Longest alternating sub-array starting from every index in a Binary Array

Given an array containing only 0s and 1s. For each index ‘i‘(0 index), find length of the longest alternating sub-array starting from ‘i‘ to ‘j‘ i.e., ai..j for i <= j < n. Alternating sub-array means that any two adjacent elements should be different.

Input: arr[] = {1, 0, 1, 0, 0, 1}
Output: 4 3 2 1 2 1 
Explanation
Length for index '0': {1 0 1 0} => 4
Length for index '1': {0 1 0}   => 3
Length for index '2': {1 0}     => 2
Length for index '3': {0}       => 1
Length for index '4': {0 1}     => 2
Length for index '5': {1}       => 1


Simple approach is to iterate for every index by using two ‘for loops’ for finding the length of each index. The outer loop picks a starting point ‘i’ and the inner loop considers all sub-arrays starting from ‘i’. Time complexity of this approach is O(n2) which is not sufficient for large value of ‘n’.

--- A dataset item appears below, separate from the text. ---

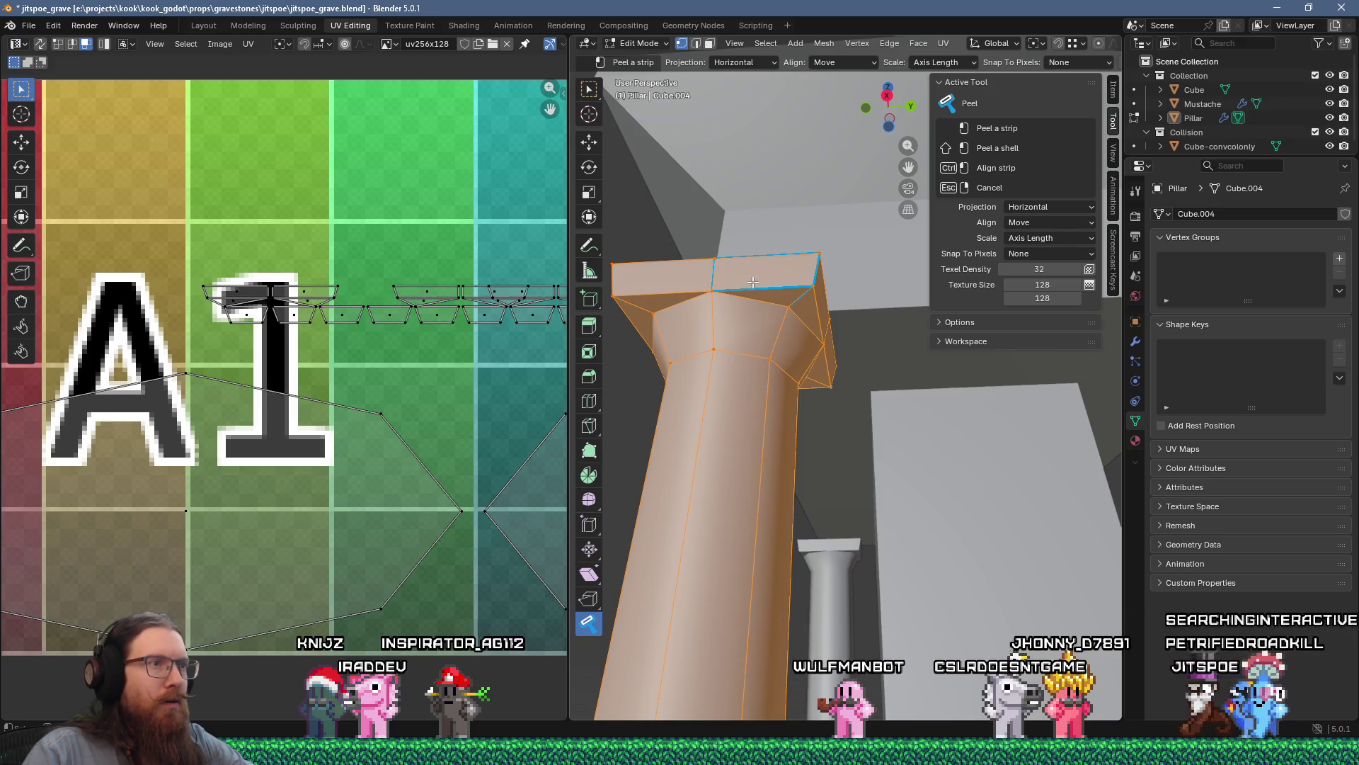
pyautogui.moveTo(753, 282); pyautogui.dragTo(766, 312, button='middle')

Better approach is to use Dynamic programming. First of all, let’s see how to check for alternating sub-array. To check whether two elements are alternating or not, we can simply take XOR(Ex-OR) of both of them and then compare with ‘0’ and ‘1’.

  • If there XOR is ‘0’, that means both numbers are not alternating(equal elements).
  • If there XOR is ‘1’, that means both are alternating(different elements)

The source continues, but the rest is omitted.